The announcement that Netflix will enter the original programming market has been met with typical response: entrenched incumbents fob it off as the natural evolution of their business ("don't worry, be happy") while early adopters predict blood in the streets and major realignment within the industry ("I'm mad as hell and won't take it anymore").
Those of us who labor on the margins of show business do so largely as a result of being shut out of the mainstream system, where projects pursue audiences identified largely by age not interest. Rather than serving audience interests with many smaller budget movies, Hollywood's quest is the illusive demographics of blockbuster offerings, thus centralizing investment, revenue and distribution, at the expense of both quality and choice.
And the simple truth is that many of us are on the margins by choice: we're just not interested in spending our careers chasing the 14 to 25 year-old market; I have nothing to say to them that hasn't already been said and they wouldn't listen anyway.
Television has faithfully followed the basic Hollywood model. Need a lesson in economic and programming inertia? Just flip on any broadcast channel. The infrastructure supporting broadcast TV is expensive and serves essentially a single-function mission: deliver a pre-packaged programming schedule of entertainment which requires you to conform to that schedule, not the other way around.
Thus investment, programming and revenue all centralized to something only slightly more acceptable than the BBC or the Soviet system. Real competition is held at bay by franchises granted by the FCC and enforced by the federal government; "competition" is but a byword bandied about in expensive boardrooms.
Today, infrastructure allows programming to control audience and that's the wrong way around in a society that bugles choice at every corner. But lets be clear, revenue always follows infrastructure first, content second, and show business is no different. Note that in the phrase "show business" it's "business" that is the noun, "show" the adjective.

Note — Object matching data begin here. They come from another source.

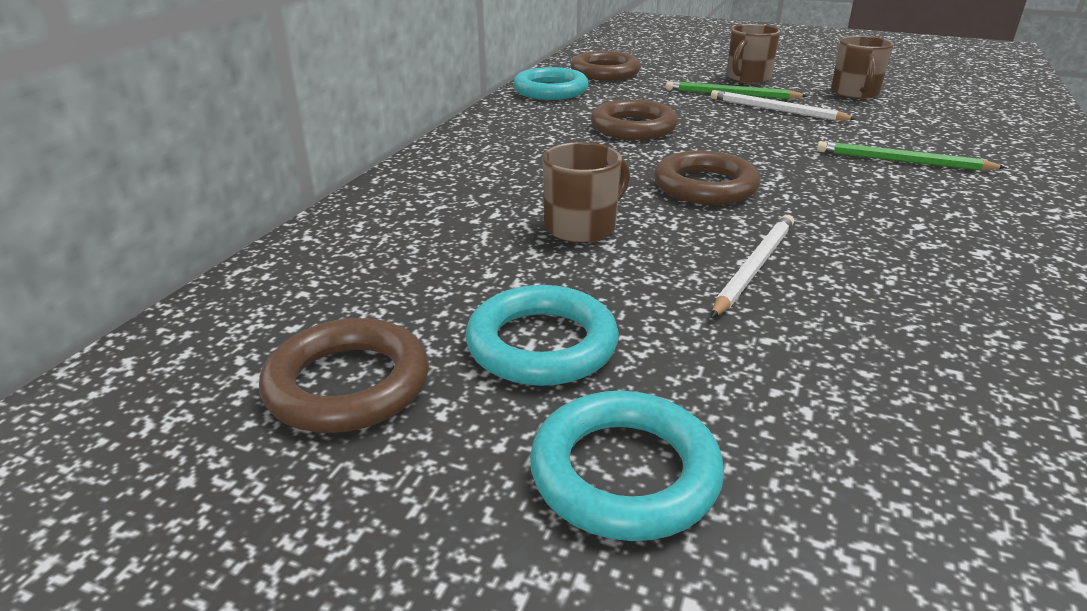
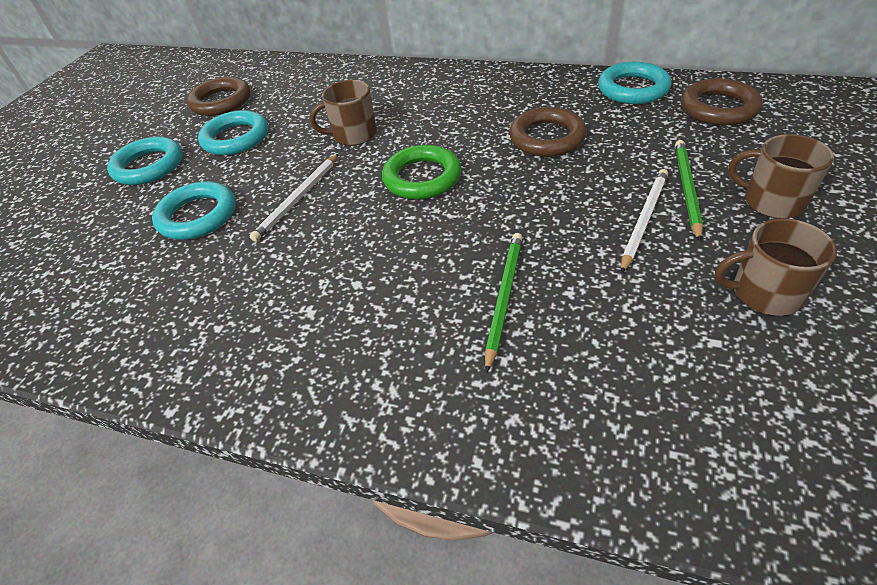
camera: 90 degrees right, 15 degrees up
brown mug [543,142,630,243] -> brown mug turned 120 degrees clockwise [310,80,377,146]
brown ring [654,151,760,205] -> green ring [382,145,462,199]
white pencil [711,215,794,318] -> white pencil turned 90 degrees clockwise [250,154,339,242]
none -> turquoise ring [152,181,236,240]

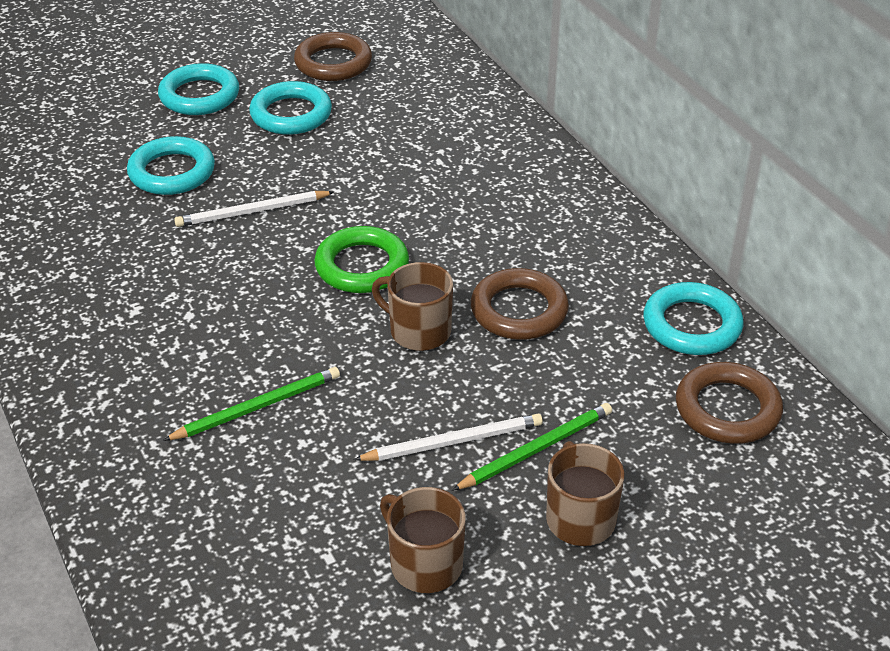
camera: 40 degrees right, 5 degrees down
brown mug [310,80,377,146] -> brown mug moved to [372,262,453,351]

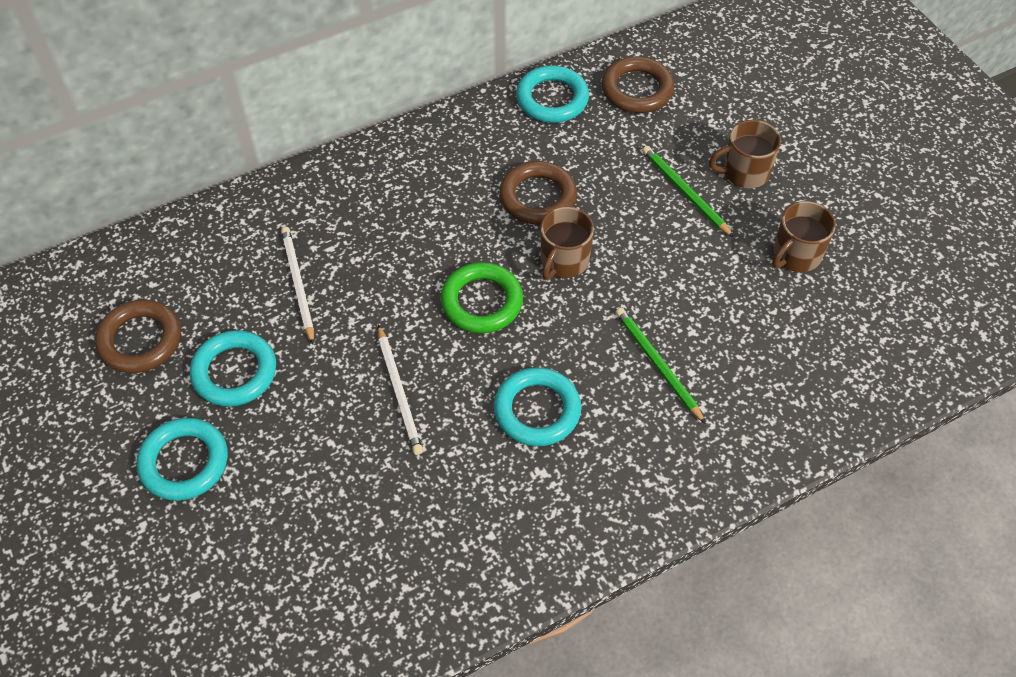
camera: 90 degrees left, 15 degrees up
turquoise ring [127,136,215,195] -> turquoise ring moved to [494,367,581,446]
white pencil [353,414,543,461] -> white pencil moved to [281,227,314,345]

But while "show business" has not changed its emphasis, "infrastructure" has. It no longer implies towers, transmitters, relays, affiliates, franchises. It now boils down to a single word: broadband. The great arbiter of choice turns out not to be the courts, not legislative bodies, nor public television -- technology is now Soloman's sword. The wider the bandwidth, the wider the choice.
Broadband supports multiple delivery systems and content platforms. From internet access and movies to phones and games, broadband is the delivery means of the present, evermore so, the future. It is the great decentralizer.
But that's not the story, here. That's really just the background. The real story is that Netflix is a content company, not a technology company. It has no broadband of its own, it has no national infrastructure in the traditional sense. All it has is content. And finally, things have turned the right way around: content is driving the bus. Again. For a change.
What is significant here isn't that you can get movies from Netflix, nor even that it has entered the high-stakes game of original programming. What is significant is that as a content company, it can let YOU decide how you interact with its content. And based on the decisions you make, it can iterate its offerings to provide you more of what you like.
VCRs were born of the audience's demand to view programs it might otherwise miss on account of that bothersome intervention we call "life". TiVo made it so you didn't have be an engineer or even know a 15 year-old kid to make it work. DVR was right behind it with a "me too" product from cable companies. But these all worked with slotted programming schedules set by networks, cable companies, etc.
The wild-eyed promise of Netflix is that a content company will have the incentive and ability to allow you to watch your favorite shows when you want to, irrespective of a "programming slot" -- and based on what you watch, provide you with more of it.
At present, Netflix allows you access to nearly any movie you want to watch; the natural progression is that they would do the same with series entertainment. Want to watch a sitcom? Go to Netflix and choose which episode you want -- or watch them all at once. There won't be a schedule as to when they are shown, merely a list of what's available.
Content will continue to follow infrastructure, but infrastructure will no longer control programming, scheduling, and choice. The irony is that as bandwidth continues to increase, it provides more opportunity for those creating content. Producers will be free to create content based on audience interest, rather than advertiser supported age groups -- which advertisers would much prefer, anyhow. And just as the studio system collapsed under its own weight and excesses, so will scheduled programming. You may not have heard it here first, but I'm getting my money down early.
None of this makes it any easier for independent producers like me to create content -- we still have to come up with compelling stories that are well told and executed. What it does mean, however, is that we no longer have to aim our efforts solely at formulaic offerings that will meet the needs of advertisers supporting the 8PM to 9PM Wednesday slot. We no longer have to think solely in terms of time slots and audience demographics. We can start thinking in terms of audience interest and content feedback. Content is back and it doesn't have to be bad!
For indies like me, seeing Netflix come online is like watching the great Oklahoma land rush set up. It's a brave new world if you're not afraid to lose. And if you're used to losing, then there's nothing very scary at all.